Effect of an Unresolved Enforcement Action in a Condominium Project

Under the amended SMA Rules, an application is automatically incomplete at any stage during the application process if it relates to land use within a condominium property regime that is subject to an unresolved enforcement action by the Department.

Signage for a Public Hearing

For applications where a public hearing is
required, the amended SMA Rules require the applicant to prepare for the Department’s review a notice of application with a legible location map using a form provided by the Department and to post a nine square-foot project notice sign describing the proposed action, name of applicants and parcel owners, contact information for the applicants or their representatives, among other requirements, along the main access road for the property.

Emergency Permit Procedures

The amended SMA Rules establish new special management area emergency permit procedures. A temporary measure may be allowed for no more than 180 days, for which the Planning Director may approve a time extension upon the Planning Director’s determination that the permit holder is making adequate progress toward completing a permanent measure and cannot reasonably do so within the time of the emergency permit.

WHAT’S NEXT?

Next Steps for Adoption

The Department will complete the task of mapping the EHL along the Maui shoreline. To become effective, the amended Shoreline and SMA Rules will need to be signed by the Mayor and approved as to form by the Corporation Counsel.
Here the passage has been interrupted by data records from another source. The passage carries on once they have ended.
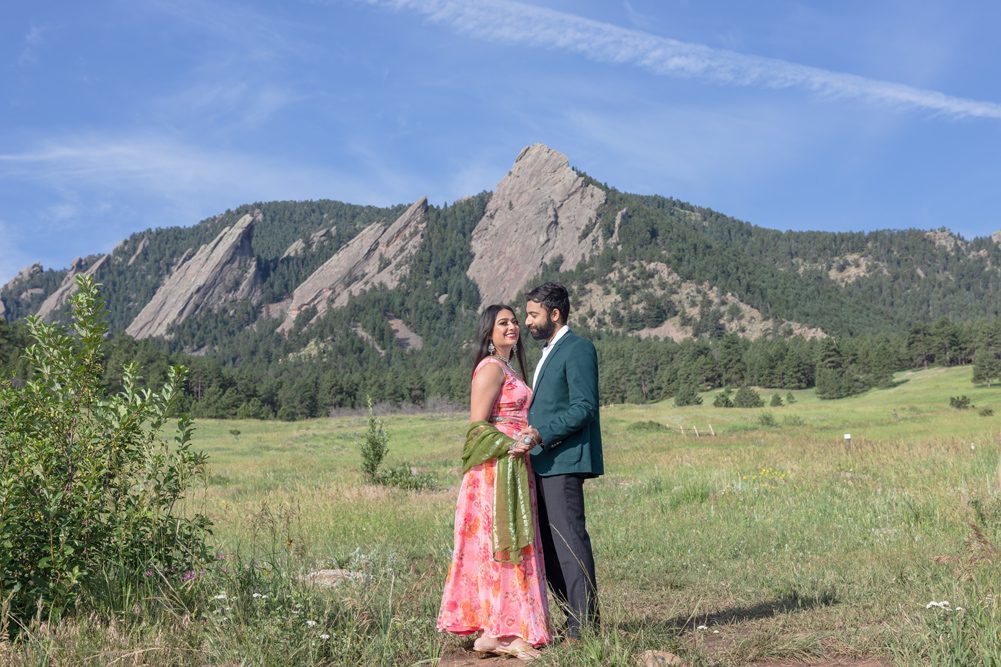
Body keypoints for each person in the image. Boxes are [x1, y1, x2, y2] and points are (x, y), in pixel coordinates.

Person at [437, 304, 551, 660]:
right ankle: (502, 631)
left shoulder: (508, 367)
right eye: (504, 322)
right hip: (495, 472)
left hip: (515, 466)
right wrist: (510, 444)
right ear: (489, 332)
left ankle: (498, 629)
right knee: (500, 545)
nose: (513, 326)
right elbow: (476, 428)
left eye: (515, 321)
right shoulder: (489, 368)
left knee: (512, 543)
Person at [511, 282, 603, 642]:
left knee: (569, 543)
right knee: (548, 548)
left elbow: (584, 407)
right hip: (543, 462)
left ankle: (586, 628)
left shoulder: (578, 348)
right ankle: (574, 618)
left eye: (533, 315)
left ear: (554, 314)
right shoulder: (549, 352)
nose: (527, 322)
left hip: (563, 460)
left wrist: (540, 434)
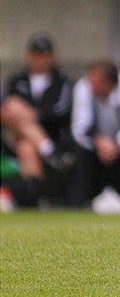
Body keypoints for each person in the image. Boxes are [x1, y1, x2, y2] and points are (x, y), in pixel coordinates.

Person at [0, 33, 73, 208]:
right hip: (13, 135)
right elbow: (4, 109)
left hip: (49, 133)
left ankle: (34, 198)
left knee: (27, 147)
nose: (39, 59)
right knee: (13, 104)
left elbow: (62, 110)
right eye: (36, 54)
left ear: (52, 56)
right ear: (28, 56)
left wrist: (35, 115)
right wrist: (19, 115)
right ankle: (50, 152)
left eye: (44, 55)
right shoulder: (15, 81)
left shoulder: (62, 82)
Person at [69, 61, 120, 209]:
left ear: (107, 82)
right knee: (78, 153)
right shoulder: (83, 87)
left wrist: (115, 144)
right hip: (94, 147)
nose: (90, 84)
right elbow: (79, 128)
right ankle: (77, 204)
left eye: (95, 81)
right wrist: (98, 142)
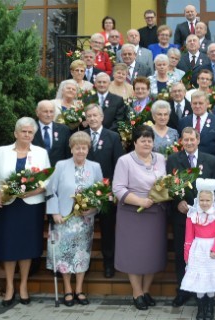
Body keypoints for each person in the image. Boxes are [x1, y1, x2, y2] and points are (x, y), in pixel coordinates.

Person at [0, 117, 51, 307]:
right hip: (7, 207)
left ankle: (23, 286)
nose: (27, 135)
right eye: (24, 132)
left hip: (30, 206)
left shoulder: (40, 153)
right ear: (16, 133)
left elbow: (46, 180)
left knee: (27, 247)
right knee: (8, 247)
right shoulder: (2, 152)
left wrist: (32, 191)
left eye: (30, 132)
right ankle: (9, 286)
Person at [112, 125, 168, 310]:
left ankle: (145, 290)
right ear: (134, 142)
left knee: (152, 253)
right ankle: (137, 293)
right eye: (142, 140)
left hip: (155, 214)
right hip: (132, 213)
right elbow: (118, 188)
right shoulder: (124, 161)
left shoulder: (160, 158)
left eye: (149, 140)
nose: (146, 143)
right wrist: (140, 201)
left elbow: (167, 182)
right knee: (134, 254)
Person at [46, 131, 104, 307]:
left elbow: (101, 193)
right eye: (77, 147)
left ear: (88, 149)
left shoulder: (95, 167)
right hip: (63, 220)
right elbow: (51, 191)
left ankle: (79, 290)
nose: (80, 151)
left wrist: (93, 208)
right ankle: (67, 290)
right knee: (64, 255)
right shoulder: (61, 165)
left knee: (81, 255)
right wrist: (54, 213)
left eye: (84, 147)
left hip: (84, 221)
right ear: (71, 149)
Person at [166, 127, 215, 307]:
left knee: (204, 255)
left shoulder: (211, 160)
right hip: (183, 216)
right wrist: (177, 201)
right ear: (181, 141)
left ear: (198, 140)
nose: (189, 142)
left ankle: (205, 293)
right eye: (185, 139)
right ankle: (183, 290)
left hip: (206, 220)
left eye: (192, 139)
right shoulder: (173, 159)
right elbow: (169, 184)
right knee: (184, 254)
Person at [181, 178, 215, 319]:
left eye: (207, 200)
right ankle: (200, 308)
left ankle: (210, 307)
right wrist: (187, 257)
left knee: (210, 278)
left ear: (212, 200)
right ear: (198, 200)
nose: (204, 203)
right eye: (202, 200)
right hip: (197, 250)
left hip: (212, 251)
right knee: (199, 279)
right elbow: (188, 238)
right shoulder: (192, 215)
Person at [84, 104, 125, 278]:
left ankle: (109, 264)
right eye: (89, 116)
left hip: (107, 192)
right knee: (84, 230)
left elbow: (119, 164)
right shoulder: (80, 136)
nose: (92, 119)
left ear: (102, 117)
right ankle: (82, 264)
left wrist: (114, 190)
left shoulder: (113, 137)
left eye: (95, 115)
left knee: (108, 230)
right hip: (84, 193)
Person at [178, 90, 215, 165]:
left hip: (211, 167)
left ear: (207, 104)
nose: (197, 106)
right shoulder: (183, 122)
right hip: (188, 168)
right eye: (195, 103)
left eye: (201, 103)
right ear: (191, 104)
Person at [33, 100, 72, 166]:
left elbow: (68, 154)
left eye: (51, 112)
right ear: (37, 112)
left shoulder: (64, 130)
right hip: (36, 171)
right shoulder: (30, 130)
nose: (49, 115)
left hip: (58, 171)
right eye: (45, 111)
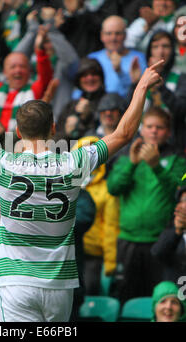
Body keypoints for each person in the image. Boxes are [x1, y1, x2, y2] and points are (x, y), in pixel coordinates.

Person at [0, 57, 163, 322]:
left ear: (19, 133)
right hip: (59, 284)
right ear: (54, 128)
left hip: (15, 282)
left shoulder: (1, 162)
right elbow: (124, 134)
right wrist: (141, 88)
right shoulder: (73, 162)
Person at [107, 106, 186, 304]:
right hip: (128, 241)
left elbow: (179, 192)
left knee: (158, 299)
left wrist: (157, 167)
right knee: (125, 299)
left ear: (168, 132)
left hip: (160, 243)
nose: (153, 131)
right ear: (141, 129)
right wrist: (132, 164)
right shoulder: (126, 157)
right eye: (149, 126)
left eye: (159, 127)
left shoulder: (179, 160)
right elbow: (113, 188)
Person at [72, 136, 120, 295]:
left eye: (92, 151)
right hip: (68, 252)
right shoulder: (62, 183)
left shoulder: (106, 189)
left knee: (88, 294)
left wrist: (110, 261)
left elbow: (110, 226)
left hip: (93, 256)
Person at [14, 8, 80, 120]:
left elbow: (72, 60)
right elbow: (14, 59)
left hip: (57, 126)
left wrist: (51, 28)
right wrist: (33, 31)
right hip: (29, 125)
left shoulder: (62, 66)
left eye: (48, 41)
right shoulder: (28, 67)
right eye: (42, 42)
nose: (44, 46)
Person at [128, 29, 186, 153]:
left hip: (173, 146)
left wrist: (161, 86)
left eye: (166, 46)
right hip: (141, 143)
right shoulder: (143, 77)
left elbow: (180, 110)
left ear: (173, 50)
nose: (161, 51)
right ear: (149, 51)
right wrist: (135, 84)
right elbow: (128, 112)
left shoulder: (181, 77)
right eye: (155, 47)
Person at [88, 15, 147, 97]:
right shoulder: (92, 59)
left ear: (125, 35)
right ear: (102, 36)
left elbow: (142, 91)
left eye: (118, 33)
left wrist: (119, 71)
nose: (113, 38)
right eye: (109, 33)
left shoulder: (139, 58)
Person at [56, 58, 106, 142]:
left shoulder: (111, 101)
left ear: (101, 77)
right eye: (84, 75)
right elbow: (57, 141)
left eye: (94, 74)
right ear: (78, 80)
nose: (90, 78)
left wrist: (86, 118)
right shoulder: (70, 106)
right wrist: (67, 133)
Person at [151, 184, 186, 282]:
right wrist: (177, 231)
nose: (182, 206)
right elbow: (158, 253)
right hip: (176, 292)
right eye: (181, 201)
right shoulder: (172, 231)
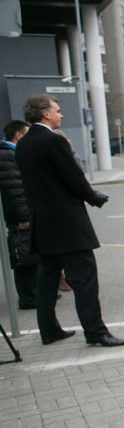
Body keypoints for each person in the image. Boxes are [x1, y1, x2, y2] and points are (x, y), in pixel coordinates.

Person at [15, 95, 124, 347]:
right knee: (84, 278)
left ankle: (49, 329)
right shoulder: (53, 141)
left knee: (47, 279)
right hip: (67, 223)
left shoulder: (23, 144)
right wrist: (93, 197)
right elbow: (73, 177)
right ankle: (96, 332)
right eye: (57, 110)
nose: (60, 115)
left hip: (42, 224)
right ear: (45, 114)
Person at [0, 120, 37, 309]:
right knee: (23, 257)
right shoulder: (7, 156)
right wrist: (24, 217)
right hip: (20, 218)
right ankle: (28, 297)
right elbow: (14, 189)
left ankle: (32, 294)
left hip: (23, 214)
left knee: (29, 255)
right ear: (18, 135)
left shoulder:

These Rules Are Legislative in Nature, Subject to Change

The shoreline and coastal areas are special resources serving cultural, ecological, recreational, economic, and aesthetic functions to the people. Upon adoption, the Shoreline and SMA Rules will remain susceptible to amendment of any scale as is the nature of legislation. Baked into the definition of the EHL is the Commissioners’ expectation that the Rules will be reviewed as the scientific model it is based upon changes:

“. . . The EHL must reflect the best available science as published in peer reviewed literature such as the Hawai‘i Climate Change Mitigation and Adaptation Commission’s 2017 Hawai‘i Sea Level Rise Vulnerability and Adaptation Report, as accessible within the Hawai‘i Sea Level Rise Viewer hosted by the Pacific Islands Ocean Observing System. The EHL and resulting setback mapped by the Department may need to be updated to reflect future updates and reports based on best available science, with such updates being subject to review by the commission within 12 months.”

(Proposed) MAUI CNTY. CODE § 12-203-4. Science and the Commission’s determination of the “best available science”, too, will remain susceptible to change.